What is needed: When you reproduce the data, keep every word exactly as it stands and leave the pictures out.

The input:
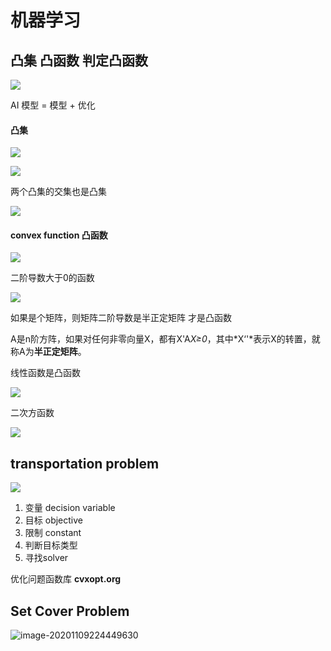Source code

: # 机器学习

## 凸集 凸函数 判定凸函数

![](img/image-20201109214420815.png)

AI 模型 = 模型 + 优化

#### 凸集

![](img/image-20201109214535970.png)

![](img/image-20201109214654492.png)

两个凸集的交集也是凸集



![](img/image-20201109214928968.png)

#### convex function 凸函数

![](img/image-20201109215027302.png)

二阶导数大于0的函数

![](img/image-20201109215313263.png)

如果是个矩阵，则矩阵二阶导数是半正定矩阵 才是凸函数

A是n阶方阵，如果对任何非零向量X，都有X'A*X≥0*，其中*X‘'*表示X的转置，就称A为**半正定矩阵**。



线性函数是凸函数

![](img/image-20201109215558317.png)

二次方函数

![](img/image-20201109215659772.png)





## transportation problem

![](img/image-20201109223832479.png)

1. 变量 decision variable
2. 目标 objective
3. 限制 constant
4. 判断目标类型
5. 寻找solver

优化问题函数库 **cvxopt.org**



## Set Cover Problem

![image-20201109224449630](img/image-20201109224449630.png)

Response for this exercise:
Source code

: # 机器学习

## 凸集 凸函数 判定凸函数

![](img/image-20201109214420815.png)

AI 模型 = 模型 + 优化

#### 凸集

![](img/image-20201109214535970.png)

![](img/image-20201109214654492.png)

两个凸集的交集也是凸集



![](img/image-20201109214928968.png)

#### convex function 凸函数

![](img/image-20201109215027302.png)

二阶导数大于0的函数

![](img/image-20201109215313263.png)

如果是个矩阵，则矩阵二阶导数是半正定矩阵 才是凸函数

A是n阶方阵，如果对任何非零向量X，都有X'A*X≥0*，其中*X‘'*表示X的转置，就称A为**半正定矩阵**。



线性函数是凸函数

![](img/image-20201109215558317.png)

二次方函数

![](img/image-20201109215659772.png)





## transportation problem

![](img/image-20201109223832479.png)

1. 变量 decision variable
2. 目标 objective
3. 限制 constant
4. 判断目标类型
5. 寻找solver

优化问题函数库 **cvxopt.org**



## Set Cover Problem

![image-20201109224449630](img/image-20201109224449630.png)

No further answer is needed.